Judging by the apparel this could well have been during World War I when women had no choice but to work at the men’s occupations.
If the lady was not working because of war-time constraints, then it was often likely economic necessity. The photo is probably during Edwardian times up to say, 1920-ish.
So, what’s going on? Haymaking, straw harvesting or land clearing? A close look suggests the material is too coarse for hay. The picture also has a look of land clearing. In any event, it was ‘all hands to’ when the hay or straw was ready to come in and ‘all hands to’ for land clearing – the place had to pay as soon as possible or foreclosure followed.
From here the wagon would have been hauled to the stack area and again forked off the wagon to quite some height, if there was enough material, to create what was most often a masterpiece of organic engineering.

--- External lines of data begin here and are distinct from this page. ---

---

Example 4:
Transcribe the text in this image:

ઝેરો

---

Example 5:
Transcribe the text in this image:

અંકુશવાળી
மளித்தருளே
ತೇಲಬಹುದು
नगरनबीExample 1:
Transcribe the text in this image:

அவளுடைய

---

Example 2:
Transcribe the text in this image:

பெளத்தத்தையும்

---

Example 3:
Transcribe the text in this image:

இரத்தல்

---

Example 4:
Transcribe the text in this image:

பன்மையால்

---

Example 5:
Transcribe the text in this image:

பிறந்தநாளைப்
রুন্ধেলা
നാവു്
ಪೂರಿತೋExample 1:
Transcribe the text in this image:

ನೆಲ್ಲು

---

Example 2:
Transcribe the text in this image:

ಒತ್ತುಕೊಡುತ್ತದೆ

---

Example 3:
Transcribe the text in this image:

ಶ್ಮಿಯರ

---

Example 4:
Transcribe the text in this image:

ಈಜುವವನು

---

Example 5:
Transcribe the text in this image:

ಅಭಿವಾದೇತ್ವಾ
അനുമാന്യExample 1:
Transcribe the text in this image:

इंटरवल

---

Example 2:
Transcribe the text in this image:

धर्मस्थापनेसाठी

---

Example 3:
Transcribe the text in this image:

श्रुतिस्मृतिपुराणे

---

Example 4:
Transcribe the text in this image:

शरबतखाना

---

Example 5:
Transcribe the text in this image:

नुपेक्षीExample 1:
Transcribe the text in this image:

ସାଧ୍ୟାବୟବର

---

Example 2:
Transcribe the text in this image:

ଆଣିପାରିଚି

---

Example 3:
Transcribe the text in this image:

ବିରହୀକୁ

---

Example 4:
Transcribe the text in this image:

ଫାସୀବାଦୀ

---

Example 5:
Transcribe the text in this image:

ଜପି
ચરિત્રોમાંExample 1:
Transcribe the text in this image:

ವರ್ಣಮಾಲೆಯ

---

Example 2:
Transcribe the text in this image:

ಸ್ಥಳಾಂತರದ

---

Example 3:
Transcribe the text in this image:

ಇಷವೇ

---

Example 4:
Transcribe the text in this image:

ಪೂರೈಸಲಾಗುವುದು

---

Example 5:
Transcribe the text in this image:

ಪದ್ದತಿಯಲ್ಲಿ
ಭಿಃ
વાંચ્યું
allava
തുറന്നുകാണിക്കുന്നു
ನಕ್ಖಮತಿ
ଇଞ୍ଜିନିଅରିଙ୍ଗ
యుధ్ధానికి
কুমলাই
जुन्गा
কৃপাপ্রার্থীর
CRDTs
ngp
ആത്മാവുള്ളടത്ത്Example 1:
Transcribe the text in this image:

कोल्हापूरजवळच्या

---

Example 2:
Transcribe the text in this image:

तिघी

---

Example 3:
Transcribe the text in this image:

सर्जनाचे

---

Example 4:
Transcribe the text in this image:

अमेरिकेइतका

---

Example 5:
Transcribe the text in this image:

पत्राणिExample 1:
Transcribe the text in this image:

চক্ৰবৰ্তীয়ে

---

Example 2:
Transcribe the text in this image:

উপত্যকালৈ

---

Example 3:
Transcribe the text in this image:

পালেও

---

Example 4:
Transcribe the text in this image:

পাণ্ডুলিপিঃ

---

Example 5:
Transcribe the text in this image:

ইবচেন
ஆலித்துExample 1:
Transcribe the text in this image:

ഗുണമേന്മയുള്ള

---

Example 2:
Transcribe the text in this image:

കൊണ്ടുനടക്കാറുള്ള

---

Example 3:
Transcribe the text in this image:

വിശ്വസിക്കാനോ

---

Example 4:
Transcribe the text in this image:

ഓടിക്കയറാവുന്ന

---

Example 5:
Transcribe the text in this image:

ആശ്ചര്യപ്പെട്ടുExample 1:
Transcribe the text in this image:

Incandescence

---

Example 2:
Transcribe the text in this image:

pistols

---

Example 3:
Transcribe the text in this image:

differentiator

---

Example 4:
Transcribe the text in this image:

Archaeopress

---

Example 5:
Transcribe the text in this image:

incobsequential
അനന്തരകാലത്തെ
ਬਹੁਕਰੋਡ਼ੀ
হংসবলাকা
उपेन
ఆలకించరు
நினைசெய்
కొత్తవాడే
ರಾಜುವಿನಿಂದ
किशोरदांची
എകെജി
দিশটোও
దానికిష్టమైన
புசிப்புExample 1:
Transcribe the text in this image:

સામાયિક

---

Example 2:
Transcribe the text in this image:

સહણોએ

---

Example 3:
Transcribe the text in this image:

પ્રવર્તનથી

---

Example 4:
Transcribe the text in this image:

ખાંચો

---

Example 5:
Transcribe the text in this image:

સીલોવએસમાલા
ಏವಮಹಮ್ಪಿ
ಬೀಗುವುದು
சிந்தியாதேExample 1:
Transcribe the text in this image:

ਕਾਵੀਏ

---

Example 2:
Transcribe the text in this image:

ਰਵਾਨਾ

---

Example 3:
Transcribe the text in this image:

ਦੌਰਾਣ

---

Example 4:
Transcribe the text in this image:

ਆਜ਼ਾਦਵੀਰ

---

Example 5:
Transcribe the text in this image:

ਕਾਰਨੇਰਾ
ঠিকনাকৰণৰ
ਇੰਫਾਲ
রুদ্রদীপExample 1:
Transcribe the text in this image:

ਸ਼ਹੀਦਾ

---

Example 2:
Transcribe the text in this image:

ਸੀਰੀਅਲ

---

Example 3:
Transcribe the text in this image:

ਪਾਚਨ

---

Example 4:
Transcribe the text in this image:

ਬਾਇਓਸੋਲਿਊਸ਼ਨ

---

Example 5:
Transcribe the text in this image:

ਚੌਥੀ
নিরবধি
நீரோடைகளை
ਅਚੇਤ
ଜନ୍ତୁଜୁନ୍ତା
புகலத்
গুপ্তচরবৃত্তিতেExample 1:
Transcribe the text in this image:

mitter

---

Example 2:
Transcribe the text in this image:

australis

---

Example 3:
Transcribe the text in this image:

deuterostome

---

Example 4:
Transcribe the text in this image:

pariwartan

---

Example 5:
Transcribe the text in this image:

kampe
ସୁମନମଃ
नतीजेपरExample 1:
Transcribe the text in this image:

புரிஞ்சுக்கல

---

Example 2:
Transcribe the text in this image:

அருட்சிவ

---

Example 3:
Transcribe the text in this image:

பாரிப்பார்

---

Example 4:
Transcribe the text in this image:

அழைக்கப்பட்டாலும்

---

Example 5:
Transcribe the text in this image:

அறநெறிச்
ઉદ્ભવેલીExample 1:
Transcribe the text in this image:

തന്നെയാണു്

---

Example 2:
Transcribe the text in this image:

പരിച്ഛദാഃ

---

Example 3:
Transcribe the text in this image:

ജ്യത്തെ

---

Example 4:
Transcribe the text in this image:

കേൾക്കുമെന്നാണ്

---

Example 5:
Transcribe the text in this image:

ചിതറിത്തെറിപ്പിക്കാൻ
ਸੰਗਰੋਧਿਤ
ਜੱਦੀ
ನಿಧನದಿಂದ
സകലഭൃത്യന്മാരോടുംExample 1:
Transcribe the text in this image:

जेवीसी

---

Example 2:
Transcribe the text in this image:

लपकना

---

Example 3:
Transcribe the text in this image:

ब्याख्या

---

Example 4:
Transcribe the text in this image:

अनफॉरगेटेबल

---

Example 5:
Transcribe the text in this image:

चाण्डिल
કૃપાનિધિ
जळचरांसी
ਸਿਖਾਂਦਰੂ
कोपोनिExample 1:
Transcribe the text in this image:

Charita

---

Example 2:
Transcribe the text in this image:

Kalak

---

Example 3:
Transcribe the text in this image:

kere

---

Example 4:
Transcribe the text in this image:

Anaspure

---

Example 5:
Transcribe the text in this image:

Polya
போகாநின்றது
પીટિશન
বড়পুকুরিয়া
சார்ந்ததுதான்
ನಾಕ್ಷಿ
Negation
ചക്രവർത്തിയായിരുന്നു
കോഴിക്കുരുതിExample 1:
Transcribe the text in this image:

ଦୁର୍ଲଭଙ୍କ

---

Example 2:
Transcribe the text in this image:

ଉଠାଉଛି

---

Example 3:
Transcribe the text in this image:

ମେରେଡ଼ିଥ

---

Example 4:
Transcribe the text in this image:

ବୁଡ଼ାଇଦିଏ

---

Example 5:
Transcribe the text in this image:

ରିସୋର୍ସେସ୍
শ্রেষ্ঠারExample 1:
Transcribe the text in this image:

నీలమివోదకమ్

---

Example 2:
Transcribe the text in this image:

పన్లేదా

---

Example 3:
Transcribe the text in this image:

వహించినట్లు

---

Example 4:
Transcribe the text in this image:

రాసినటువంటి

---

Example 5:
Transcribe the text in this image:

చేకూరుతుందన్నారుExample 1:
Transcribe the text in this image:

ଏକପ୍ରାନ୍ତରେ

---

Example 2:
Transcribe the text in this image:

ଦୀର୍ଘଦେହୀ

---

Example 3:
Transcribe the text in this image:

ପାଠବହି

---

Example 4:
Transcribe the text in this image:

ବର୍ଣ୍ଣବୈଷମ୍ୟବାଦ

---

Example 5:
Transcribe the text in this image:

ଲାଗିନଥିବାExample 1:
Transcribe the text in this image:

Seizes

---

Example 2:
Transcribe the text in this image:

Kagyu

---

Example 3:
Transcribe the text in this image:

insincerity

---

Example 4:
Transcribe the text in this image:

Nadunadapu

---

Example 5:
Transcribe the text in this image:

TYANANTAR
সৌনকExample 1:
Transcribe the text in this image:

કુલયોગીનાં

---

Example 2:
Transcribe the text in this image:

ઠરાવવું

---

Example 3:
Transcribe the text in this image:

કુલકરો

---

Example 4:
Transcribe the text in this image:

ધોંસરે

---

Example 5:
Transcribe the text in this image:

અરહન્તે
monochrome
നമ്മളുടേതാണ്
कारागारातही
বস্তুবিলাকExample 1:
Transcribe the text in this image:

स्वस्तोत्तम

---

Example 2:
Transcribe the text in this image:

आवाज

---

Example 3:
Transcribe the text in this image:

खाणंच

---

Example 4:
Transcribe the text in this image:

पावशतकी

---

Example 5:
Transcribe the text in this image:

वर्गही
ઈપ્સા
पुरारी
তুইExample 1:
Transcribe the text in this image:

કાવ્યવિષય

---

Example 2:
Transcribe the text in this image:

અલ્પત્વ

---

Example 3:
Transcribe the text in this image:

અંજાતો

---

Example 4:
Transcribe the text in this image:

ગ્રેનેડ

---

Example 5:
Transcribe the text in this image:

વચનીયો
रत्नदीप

The alternative was that the farmer could hire a contractor who would, as today, bring his machinery to the farm.
Using the traction engine which hauled the machinery, the primitive (by today’s standards) baling machine could create small bales. In the earlier times these bales would be hand-tied and stacked in a hayrick. Haystacks were loose hay built up using an age-old technique to bind the material to stabilise the stack.
All of that would usually be men’s work but look again at this photo. This lady is doing the job! That is no small load on her pitchfork, so she could very well have done a great deal more of the day’s work without any men at all!